At the time, Belfast was one of the leading shipbuilding centres in the world and the Titanic was the jewel in the shipbuilding company, Harland and Wolff's, crown. Today, H&W's iconic yellow cranes can still be seen from all over Belfast, but not a lot of shipbuilding goes on anymore. However, the heavy industries and agriculture are still our biggest sectors. It also goes without saying that Belfast was impacted by The Troubles which ranged from 1960s until the Peace Agreement was signed in 1998. All of these forces led to Belfast being a very working class place. So the stripped-back, sans serif fonts that are iconic in many Belfast brands, stems from this history of lean times and working class pride.

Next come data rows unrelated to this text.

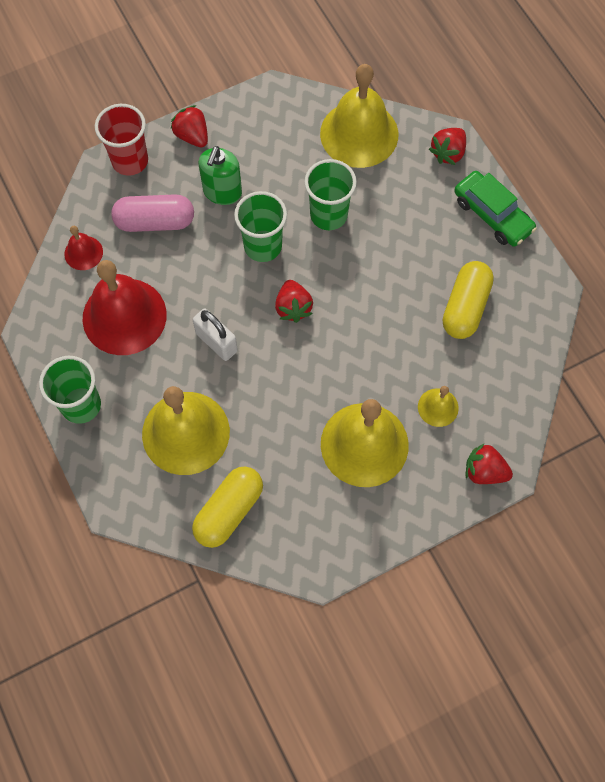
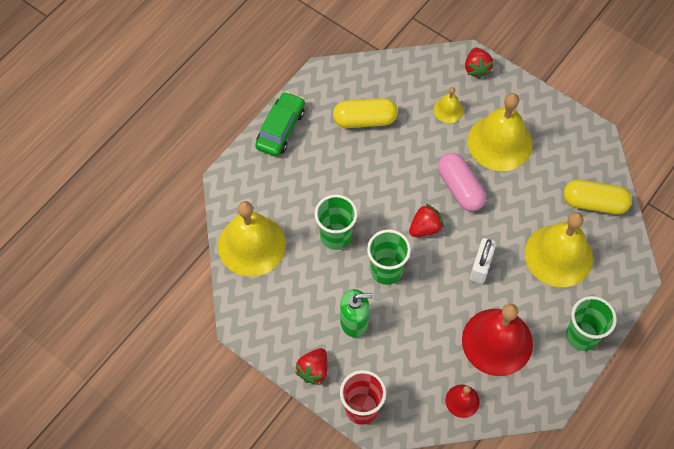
camera: 115 degrees left, 5 degrees down
pink capsule [111,194,194,232] -> pink capsule moved to [438,153,486,212]
red strawberry [429,128,466,165] -> none

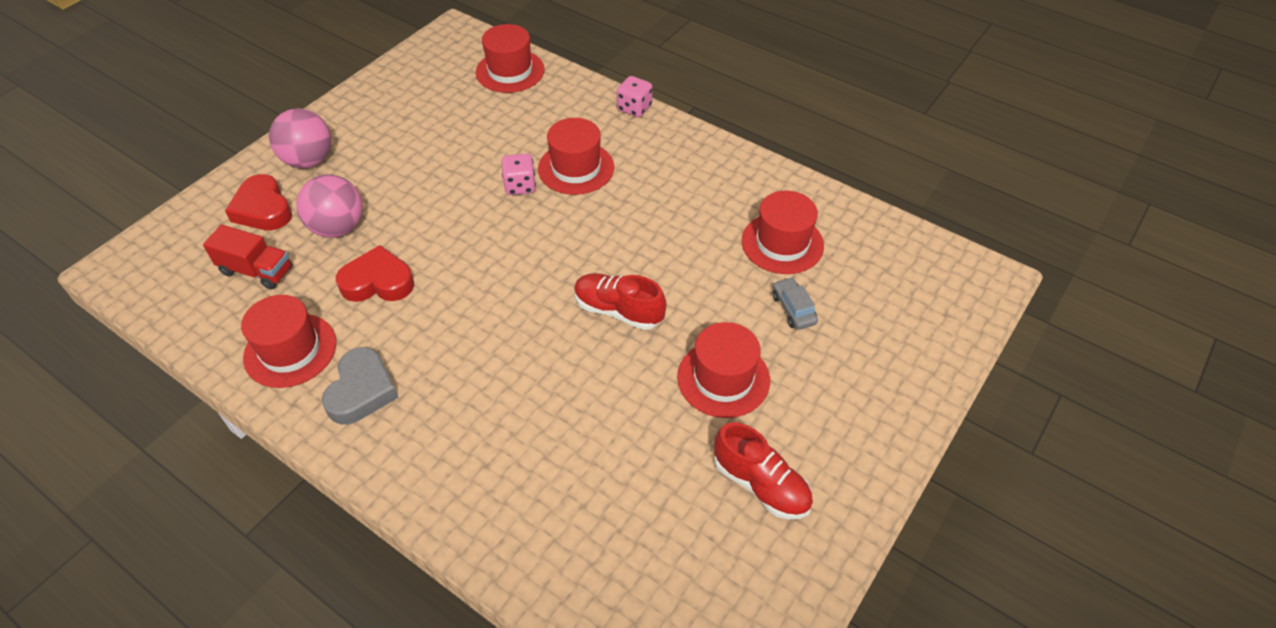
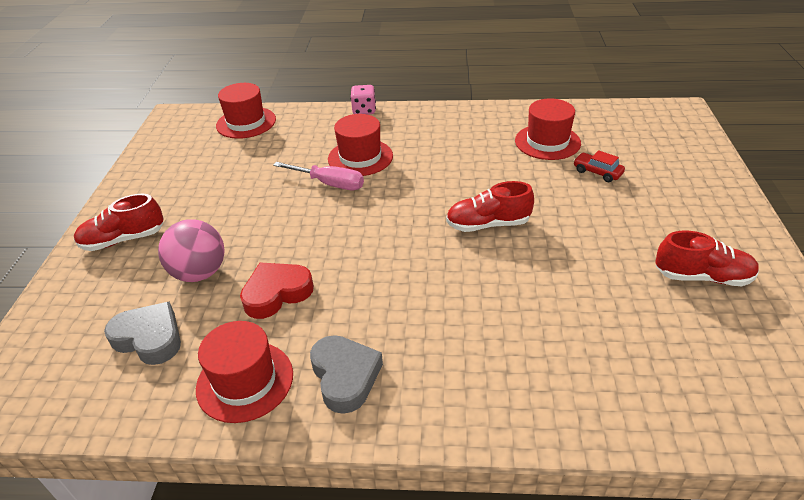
camera: 30 degrees left, 10 degrees down
red truck [203,225,293,290] -> grey heart [104,302,181,365]
red heart [225,174,292,230] -> none
pink ball [269,108,332,168] -> red shoe [74,194,164,251]
pink dice [501,154,536,195] -> pink screwdriver [273,162,364,190]
red hat [677,322,770,418] -> none
grey car [772,277,818,330] -> red car [573,150,625,182]

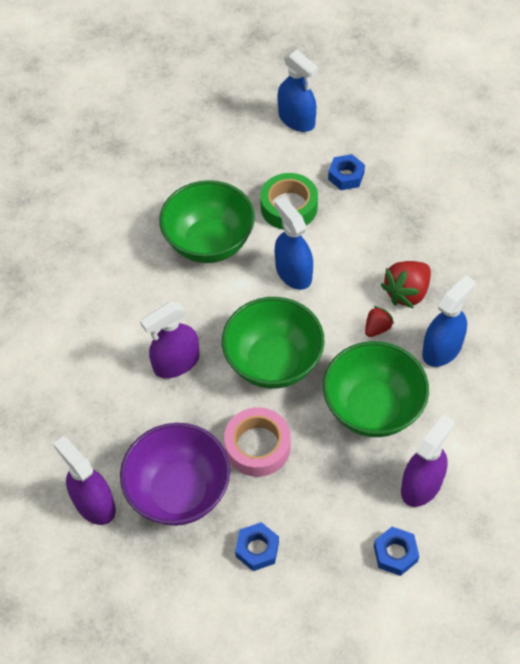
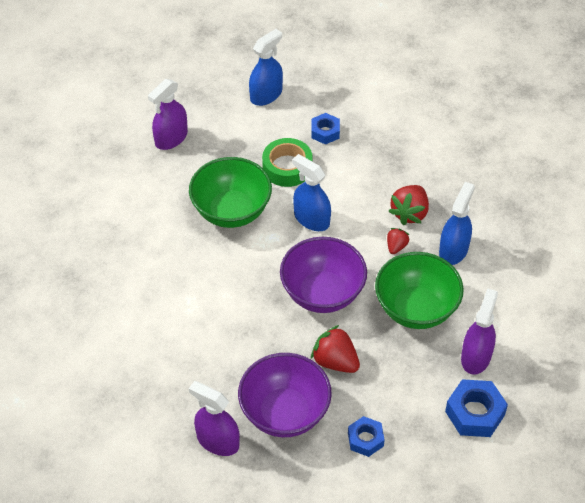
camera: 20 degrees left, 5 degrees down
purple spray bottle [140,302,200,378] -> purple spray bottle moved to [148,79,188,150]
green bowl [222,297,324,389] -> purple bowl [280,237,367,313]
pink tape [224,407,291,477] -> red strawberry [311,325,360,373]
blue spray bottle [278,50,318,132] -> blue spray bottle turned 75 degrees counterclockwise [249,29,283,106]
blue nut [374,527,419,576] -> blue nut [445,379,508,437], size x1.57

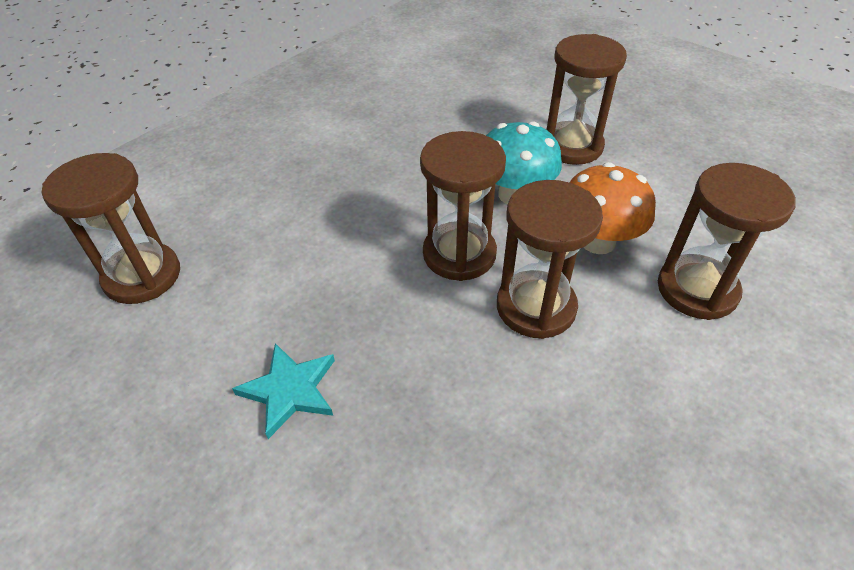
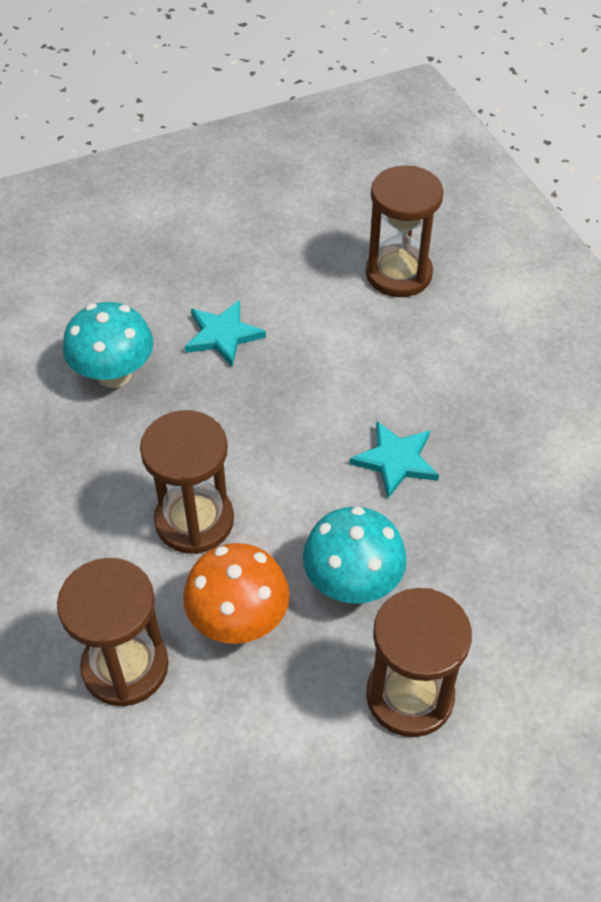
camera: 115 degrees right, 5 degrees up
brown hourglass [420,131,506,281] -> none
none -> turquoise mushroom [63,302,153,388]
none -> turquoise star [350,421,439,498]

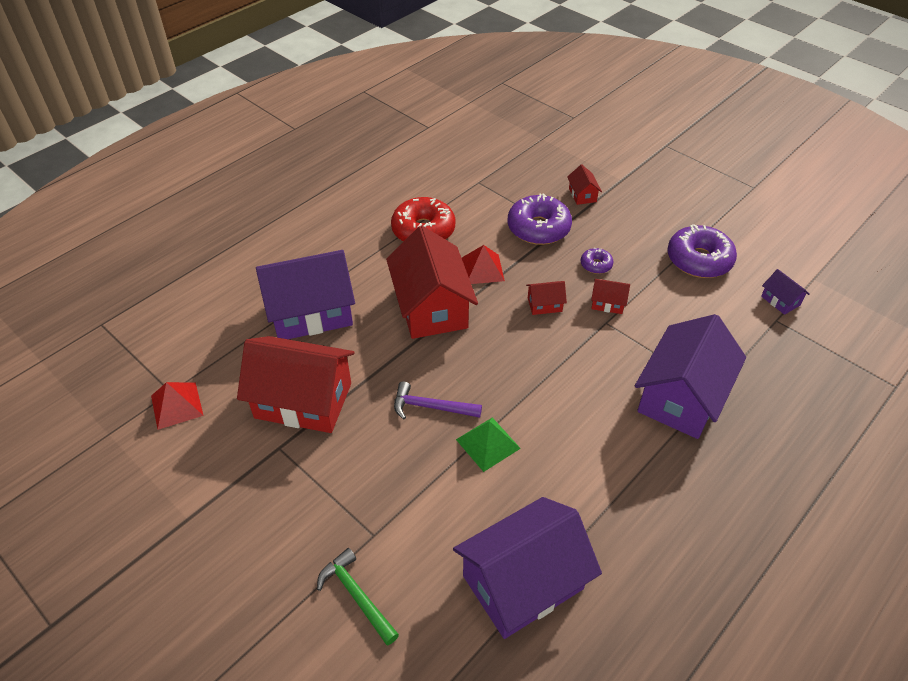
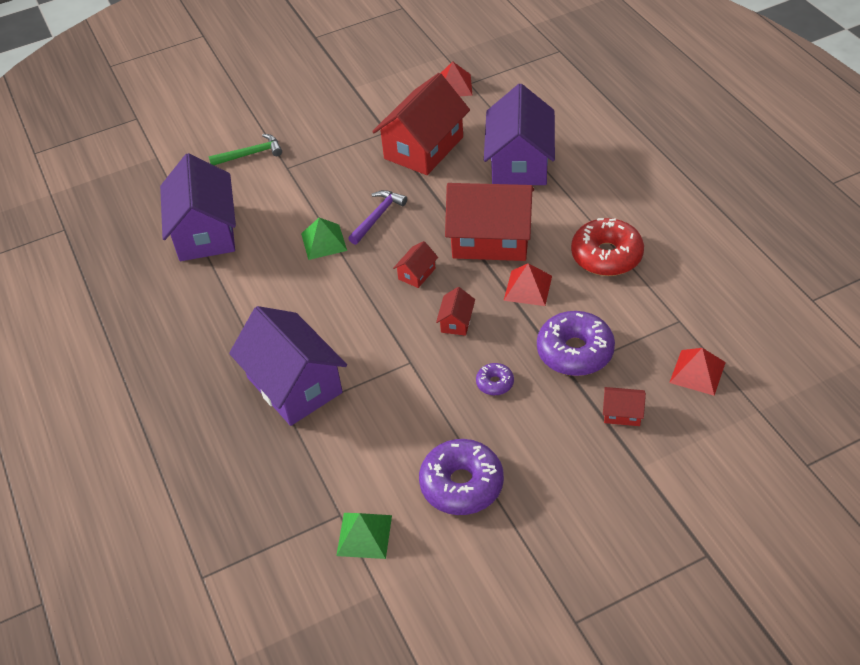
camera: 115 degrees right, 0 degrees up
red house [591,279,630,314] -> red house moved to [393,241,438,288]
purple house [761,269,810,315] -> green pyramid [336,513,392,559]
none -> red pyramid [669,348,726,396]

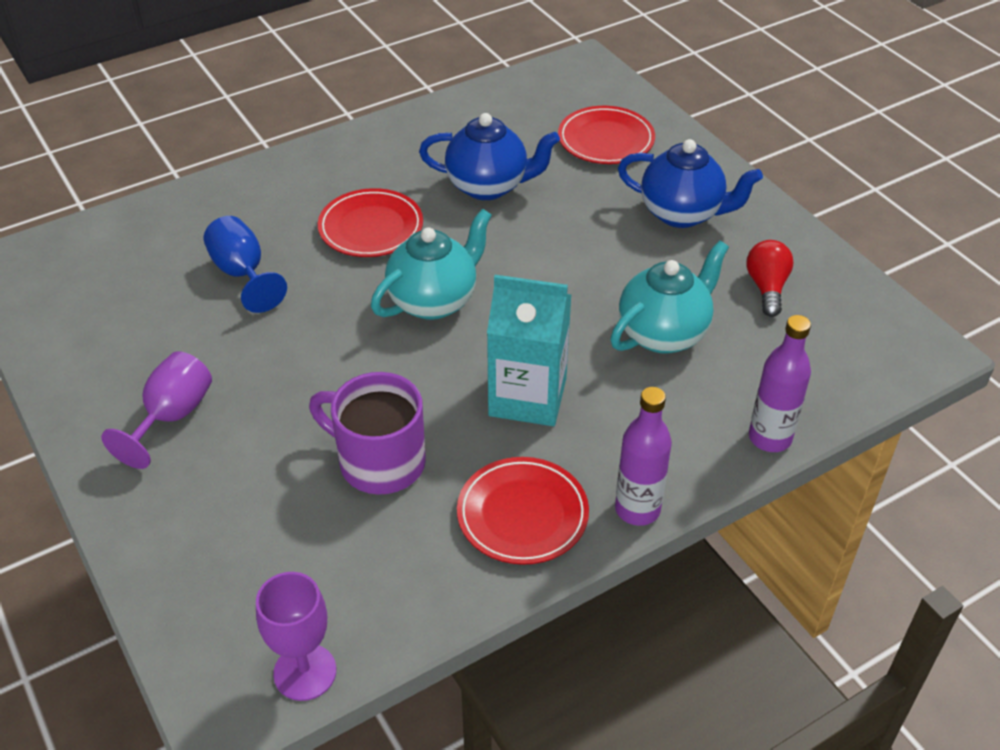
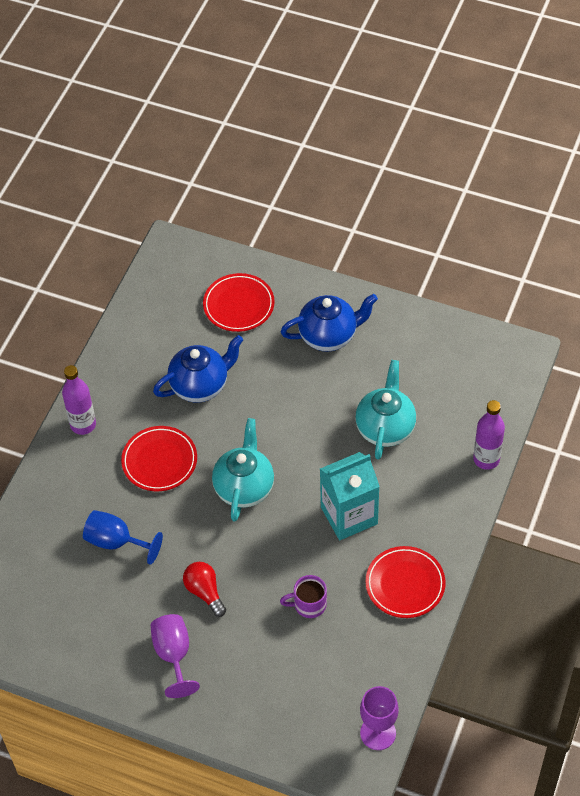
camera: 35 degrees left, 10 degrees up
purple mug [309,372,426,495] -> purple mug [280,575,327,618], size x0.59
purple bottle [615,387,672,526] -> purple bottle moved to [62,365,96,435]
red light bulb [747,240,794,317] -> red light bulb moved to [183,562,226,617]

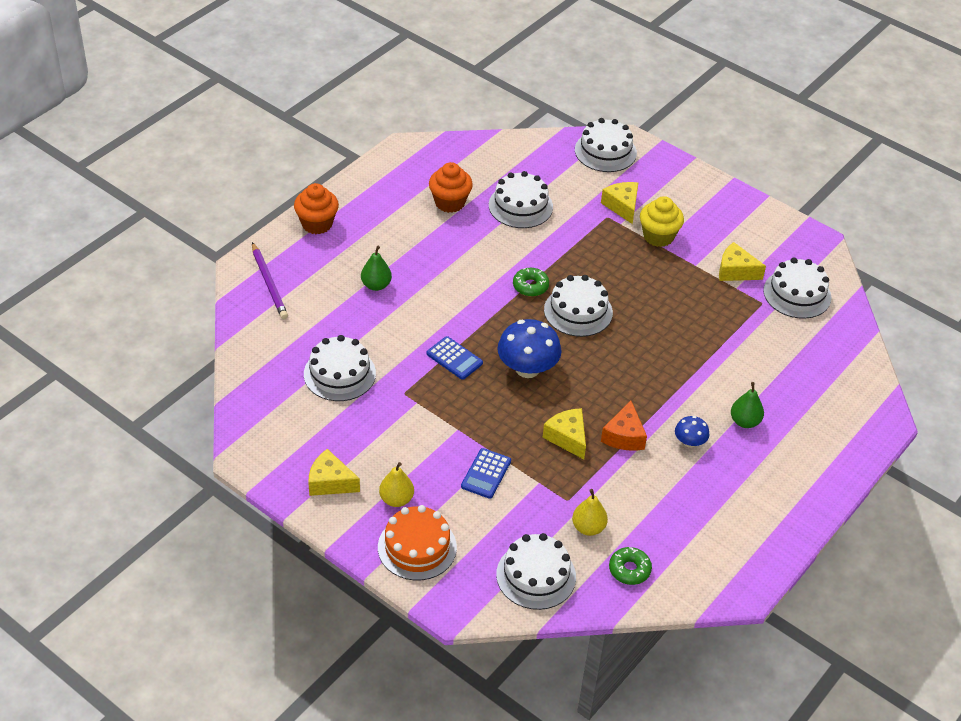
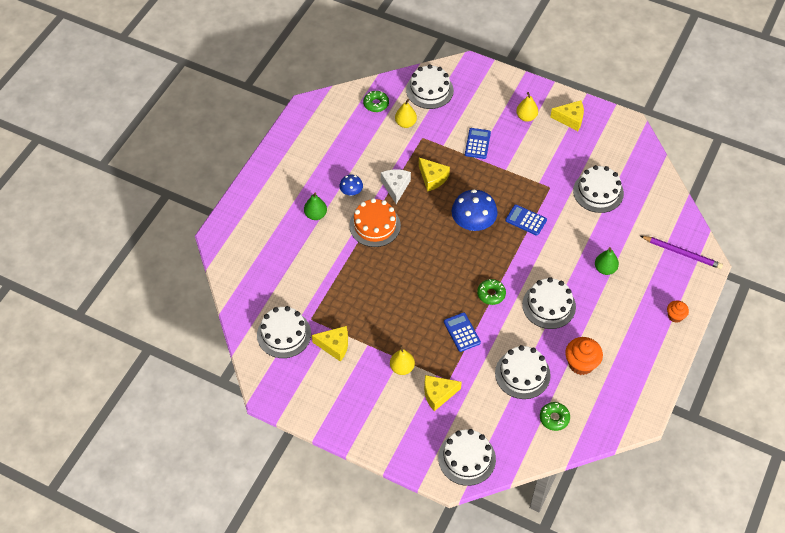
camera: 170 degrees right, 10 degrees up
purple pencil [252,242,288,319] -> purple pencil turned 150 degrees clockwise [641,236,723,269]
orange cupcake [294,183,339,234] -> orange cupcake [667,300,689,323], size x0.60
orange cake [378,505,457,580] -> orange cake moved to [349,198,401,247]
white cake [544,275,613,337] -> white cake moved to [522,277,576,329]
yellow cheese [601,182,638,224] -> yellow cheese turned 105 degrees clockwise [424,375,462,411]
orange cheese [601,400,647,451] -> white cheese [381,169,411,204]
yellow cupcake [640,196,684,247] -> yellow pear [390,345,415,375]
none -> blue calculator [444,312,481,352]
none -> green donut [540,402,570,431]

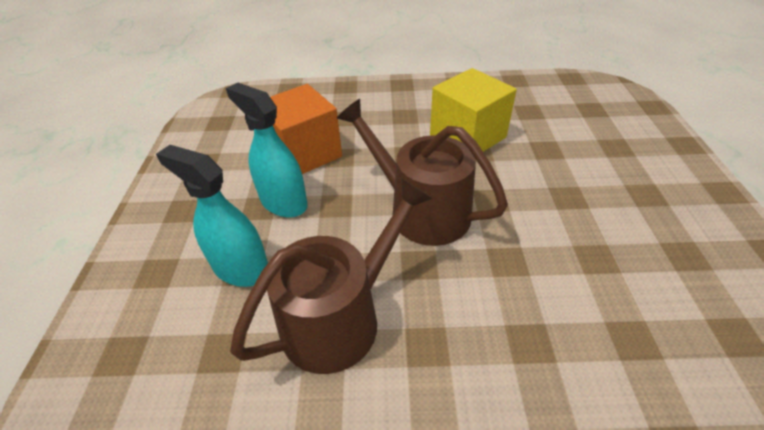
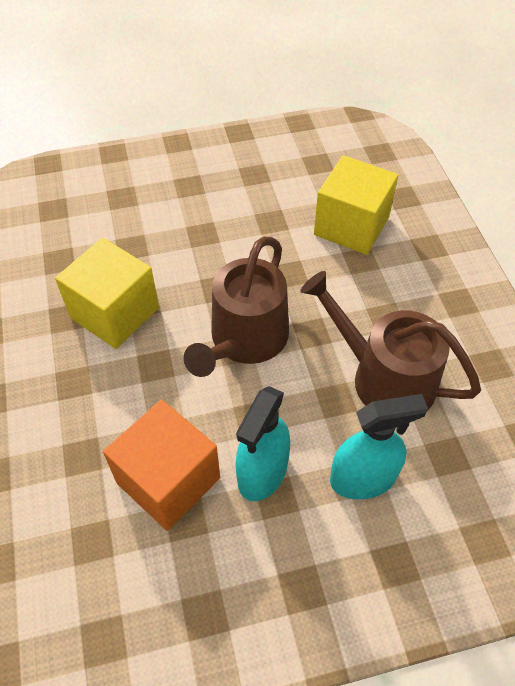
camera: 105 degrees left, 10 degrees up
turquoise spray bottle [156,145,268,287] -> turquoise spray bottle turned 120 degrees counterclockwise [330,394,428,499]
none -> yellow cube [314,155,398,255]

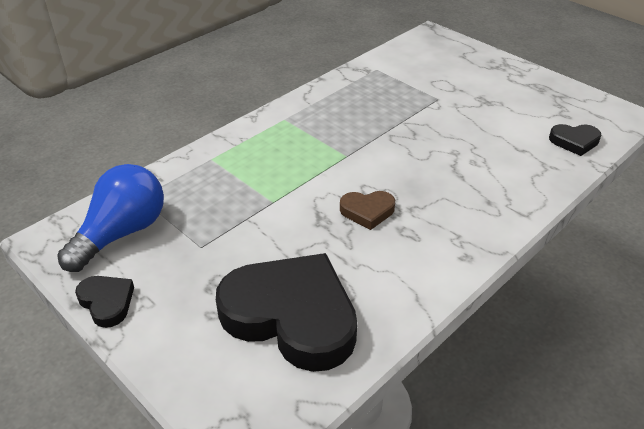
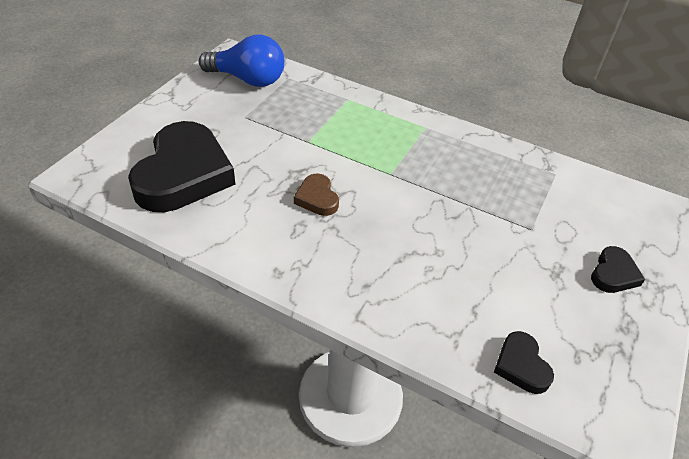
camera: 70 degrees right, 5 degrees up
black heart [75,276,134,328] -> black heart moved to [591,246,645,293]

Since the Peace Agreement, Belfast has had a flood of new business openings and it is regularly listed as one of the best places in the UK to start a business, due to a lower cost of living. There's a vibrant startup scene, particularly in tech, healthcare, and financial services. It's a great time for creative businesses. Above is an image of the old buildings where the Titanic was designed, the H&W cranes and the Titanic museum.
Scorched Earth Designs. Location: Belmont, BT4
Scorched Earth is a shop that does laser engraving of many surfaces: wood, slate etc. You can walk in and order items directly, or from their website. They've had a few pop-up locations across Belfast but Belmont is their current home.
Baird's Print Shop. Location: Ulster Folk Museum, Cultra, BT18
Baird's is inside the Ulster Folk Musuem, as part of a recreated village from decades past. It's a working print shop that recreates the process by which images were printed in the early 1900's, using the following presses:
a large and ornate Clymer and Dixon - Columbian Eagle platen press, dated 1844
a Minerva Cropper treadle, platen press, dated 1900
Albion platen press by Hopkinson and Cope, c 1868
Museum goers can sometimes get free prints directly in the shop, or you can purchase prints in the gift shop. The prints are often seasonal, depicting events like the Harvest or Christmas. Here's an example of a print from Baird's.
Belfast Print Workshop. Location: Cathedral Quarter, BT1
Belfast Print Workshop is a creative space in the Cathedral Quarter where the public can purchase prints and get involved in printmaking through a range of classes. Their upcoming classes include lithographic printing, aquatint, screen printing, viscosity and cyanotype.